Stefan Filipkiewicz in his studio (1936)

Stefan Filipkiewicz (/pl/; 28 July 1879 – 23 August 1944) was a Polish painter and designer. He was born in Tarnów, Austria-Hungary, and died in Mauthausen-Gusen concentration camp, Nazi Germany, during the Holocaust. Notable for his landscapes inspired by the Young Poland movement, he was a leading representative of the Polish Art Nouveau style of painting.

His landscapes of the Tatra Mountains and the region of Podhale were first exhibited in Kraków in 1899 at the Palace of Art run by the Kraków Society of Friends of Fine Art.
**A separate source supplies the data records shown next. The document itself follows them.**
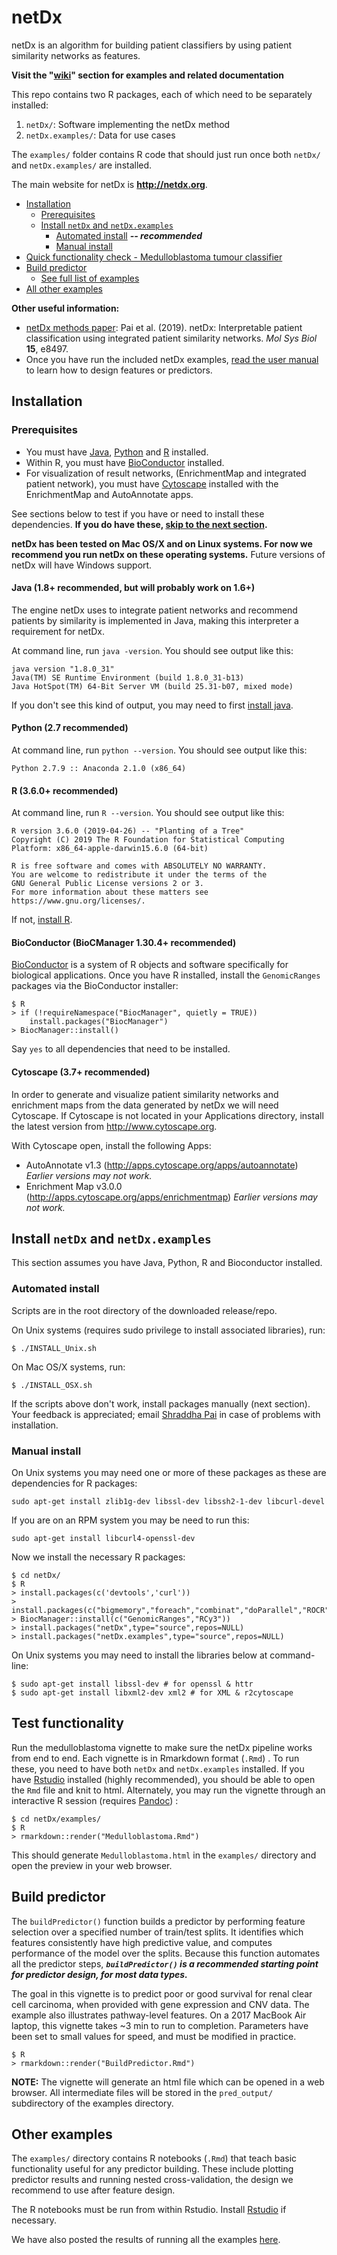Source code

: # netDx
netDx is an algorithm for building patient classifiers by using patient similarity networks as features.

**Visit the "[wiki](https://github.com/BaderLab/netDx/wiki)" section for examples and related documentation**

This repo contains two R packages, each of which need to be separately installed:

1. `netDx/`: Software implementing the netDx method
2. `netDx.examples/`: Data for use cases

The `examples/` folder contains R code that should just run once both `netDx/` and `netDx.examples/` are installed.

The main website for netDx is **http://netdx.org**.

* [Installation](#installation)
  * [Prerequisites](#prerequisites)
  * [Install `netDx` and `netDx.examples`](#install-netdx-and-netdxexamples)
     * [Automated install](#automated-install) ***-- recommended***
     * [Manual install](#manual-install)     
* [Quick functionality check - Medulloblastoma tumour classifier](#test-functionality)
* [Build predictor](#build-predictor)
  * [See full list of examples](#other-examples)
* [All other examples](#other-examples)


**Other useful information:**
* [netDx methods paper](http://msb.embopress.org/content/15/3/e8497): Pai et al. (2019). netDx: Interpretable patient classification using integrated patient similarity networks. *Mol Sys Biol* **15**, e8497.
* Once you have run the included netDx examples, [read the user manual](http://netdx-manual.readthedocs.io/en/latest/) to learn how to design features or predictors. 

## Installation

### Prerequisites
* You must have [Java](https://java.com/en/), [Python](https://www.python.org/downloads/) and [R](https://www.r-project.org/) installed.
* Within R, you must have [BioConductor](https://bioconductor.org/install/) installed. 
* For visualization of result networks, (EnrichmentMap and integrated patient network), you must have [Cytoscape](https://cytoscape.org/) installed with the EnrichmentMap and AutoAnnotate apps.

See sections below to test if you have or need to install these dependencies. **If you do have these, [skip to the next section](#install-netdx-and-netdxexamples).**

**netDx has been tested on Mac OS/X and on Linux systems. For now we recommend you run netDx on these operating systems.** Future versions of netDx will have Windows support.

#### Java (1.8+ recommended, but will probably work on 1.6+)
The engine netDx uses to integrate patient networks and recommend patients by similarity is implemented in Java, making this interpreter a requirement for netDx.

At command line, run `java -version`. You should see output like this:
```
java version "1.8.0_31"
Java(TM) SE Runtime Environment (build 1.8.0_31-b13)
Java HotSpot(TM) 64-Bit Server VM (build 25.31-b07, mixed mode)
```
If you don't see this kind of output, you may need to first [install java](https://java.com/en/).

#### Python (2.7 recommended)
At command line, run `python --version`. You should see output like this:

```
Python 2.7.9 :: Anaconda 2.1.0 (x86_64)
```

#### R (3.6.0+ recommended)
At command line, run `R --version`. You should see output like this:
```
R version 3.6.0 (2019-04-26) -- "Planting of a Tree"
Copyright (C) 2019 The R Foundation for Statistical Computing
Platform: x86_64-apple-darwin15.6.0 (64-bit)

R is free software and comes with ABSOLUTELY NO WARRANTY.
You are welcome to redistribute it under the terms of the
GNU General Public License versions 2 or 3.
For more information about these matters see
https://www.gnu.org/licenses/.
```

If not, [install R](https://www.r-project.org/).

#### BioConductor (BioCManager 1.30.4+ recommended)
[BioConductor](http://bioconductor.org/) is a system of R objects and software specifically for biological applications.
Once you have R installed, install the `GenomicRanges` packages via the BioConductor installer:
```
$ R
> if (!requireNamespace("BiocManager", quietly = TRUE))
    install.packages("BiocManager")
> BiocManager::install()
```
Say `yes` to all dependencies that need to be installed.

#### Cytoscape (3.7+ recommended)
In order to generate and visualize patient similarity networks and enrichment maps from the data generated by netDx we will need Cytoscape. If Cytoscape is not located in your Applications directory, install the latest version from http://www.cytoscape.org.

With Cytoscape open, install the following Apps:
* AutoAnnotate v1.3 (http://apps.cytoscape.org/apps/autoannotate)  *Earlier versions may not work.*
* Enrichment Map v3.0.0 (http://apps.cytoscape.org/apps/enrichmentmap) *Earlier versions may not work.*

## Install `netDx` and `netDx.examples`
This section assumes you have Java, Python, R and Bioconductor installed.

### Automated install
Scripts are in the root directory of the downloaded release/repo.

On Unix systems (requires sudo privilege to install associated libraries), run:
```
$ ./INSTALL_Unix.sh
```

On Mac OS/X systems, run:
```
$ ./INSTALL_OSX.sh
```

If the scripts above don't work, install packages manually (next section). Your feedback is appreciated; email [Shraddha Pai](mailto:shraddha.pai@utoronto.ca) in case of problems with installation.

### Manual install
On Unix systems you may need one or more of these packages as these are dependencies for R packages:
```
sudo apt-get install zlib1g-dev libssl-dev libssh2-1-dev libcurl-devel
```

If you are on an RPM system you may be need to run this:
```
sudo apt-get install libcurl4-openssl-dev
```

Now we install the necessary R packages:
```
$ cd netDx/
$ R
> install.packages(c('devtools','curl'))
> install.packages(c("bigmemory","foreach","combinat","doParallel","ROCR","pracma","RColorBrewer","reshape2","ggplot2","tinytex","rmarkdown","caroline","glmnet","igraph","knitr"))
> BiocManager::install(c("GenomicRanges","RCy3"))
> install.packages("netDx",type="source",repos=NULL)
> install.packages("netDx.examples",type="source",repos=NULL)
```

On Unix systems you may need to install the libraries below at command-line:
```
$ sudo apt-get install libssl-dev # for openssl & httr
$ sudo apt-get install libxml2-dev xml2 # for XML & r2cytoscape
```

## Test functionality
Run the medulloblastoma vignette to make sure the netDx pipeline works from end to end.
Each vignette is in Rmarkdown format (`.Rmd`) . To run these, you need to have both `netDx` and `netDx.examples` installed. If you have [Rstudio](https://www.rstudio.com/home/) installed (highly recommended), you should be able to open the `Rmd` file and knit to html. Alternately, you may run the vignette through an interactive R session (requires [Pandoc](https://github.com/jgm/pandoc/)) :

```
$ cd netDx/examples/
$ R
> rmarkdown::render("Medulloblastoma.Rmd")
```
This should generate `Medulloblastoma.html` in the `examples/` directory and open the preview in your web browser.

## Build predictor
The `buildPredictor()` function builds a predictor by performing feature selection over a specified number of train/test splits. It identifies which features consistently have high predictive value, and computes performance of the model over the splits. Because this function automates all the predictor steps, ***`buildPredictor()` is a recommended starting point for predictor design, for most data types.*** 

The goal in this vignette is to predict poor or good survival for renal clear cell carcinoma, when provided with gene expression and CNV data. The example also illustrates pathway-level features. On a 2017 MacBook Air laptop, this vignette takes ~3 min to run to completion. Parameters have been set to small values for speed, and must be modified in practice. 

```
$ R
> rmarkdown::render("BuildPredictor.Rmd")
```
**NOTE:** The vignette will generate an html file which can be opened in a web browser. All intermediate files will be stored in the `pred_output/` subdirectory of the examples directory.


<a name="other-examples"></a>
## Other examples
The `examples/` directory contains R notebooks (`.Rmd`) that teach basic functionality useful for any predictor building. These include plotting predictor results and running nested cross-validation, the design we recommend to use after feature design. 

The R notebooks must be run from within Rstudio. Install [Rstudio](https://www.rstudio.com/products/rstudio/download/) if necessary. 

We have also posted the results of running all the examples [here](https://github.com/BaderLab/netDx/wiki/Examples).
Between 1900 and 1908 Filipkiewicz studied at the Academy of Fine Arts in Kraków under Józef Mehoffer, Leon Wyczółkowski, Jan Stanisławski and Józef Pankiewicz.
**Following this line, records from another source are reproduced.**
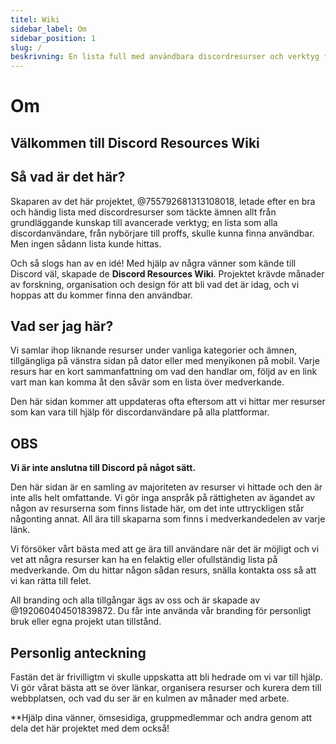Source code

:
 ```yaml
---
titel: Wiki
sidebar_label: Om
sidebar_position: 1
slug: /
beskrivning: En lista full med användbara discordresurser och verktyg för alla sorters användare, från nybörjare till avancerade användare.
---
```


# Om

## Välkommen till Discord Resources Wiki

## Så vad är det här?

Skaparen av det här projektet, @755792681313108018, letade efter en bra och händig lista med discordresurser som täckte ämnen allt från grundläggande kunskap till avancerade verktyg; en lista som alla discordanvändare, från nybörjare till proffs, skulle kunna finna användbar. Men ingen sådann lista kunde hittas.

Och så slogs han av en idé!
Med hjälp av några vänner som kände till Discord väl, skapade de **Discord Resources Wiki**. Projektet krävde månader av forskning, organisation och design för att bli vad det är idag, och vi hoppas att du kommer finna den användbar.

## Vad ser jag här?

Vi samlar ihop liknande resurser under vanliga kategorier och ämnen, tillgängliga på vänstra sidan på dator eller med menyikonen på mobil. Varje resurs har en kort sammanfattning om vad den handlar om, följd av en link vart man kan komma åt den såvär som en lista över medverkande.

Den här sidan kommer att uppdateras ofta eftersom att vi hittar mer resurser som kan vara till hjälp för discordanvändare på alla plattformar.

## OBS

**Vi är inte anslutna till Discord på något sätt.**

Den här sidan är en samling av majoriteten av resurser vi hittade och den är inte alls helt omfattande. Vi gör inga anspråk på rättigheten av ägandet av någon av resurserna som finns listade här, om det inte uttryckligen står någonting annat. All ära till skaparna som finns i medverkandedelen av varje länk.

Vi försöker vårt bästa med att ge ära till användare när det är möjligt och vi vet att några resurser kan ha en felaktig eller ofullständig lista på medverkande. Om du hittar någon sådan resurs, snälla kontakta oss så att vi kan rätta till felet.

All branding och alla tillgångar ägs av oss och är skapade av @192060404501839872. Du får inte använda vår branding för personligt bruk eller egna projekt utan tillstånd.

## Personlig anteckning

Fastän det är frivilligtm vi skulle uppskatta att bli hedrade om vi var till hjälp. Vi gör vårat bästa att se över länkar, organisera resurser och kurera dem till webbplatsen, och vad du ser är en kulmen av månader med arbete.

**Hjälp dina vänner, ömsesidiga, gruppmedlemmar och andra genom att dela det här projektet med dem också!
In 1908, Filipkiewicz joined the Society of Polish Artists. He became the contributing artist to the legendary Zielony Balonik art-and-literary cabaret. In 1929, Filipkiewicz was awarded the Golden Medal of the Universal Exhibition in Poznań. Four years later, he was also awarded by the Polish Academy of Skills for his works. During the 1939 Invasion of Poland he fled to Hungary, where he became an active member of several underground organizations. Arrested by the Gestapo, he was sent to the Mauthausen-Gusen concentration camp where he was murdered as a victim of the Holocaust.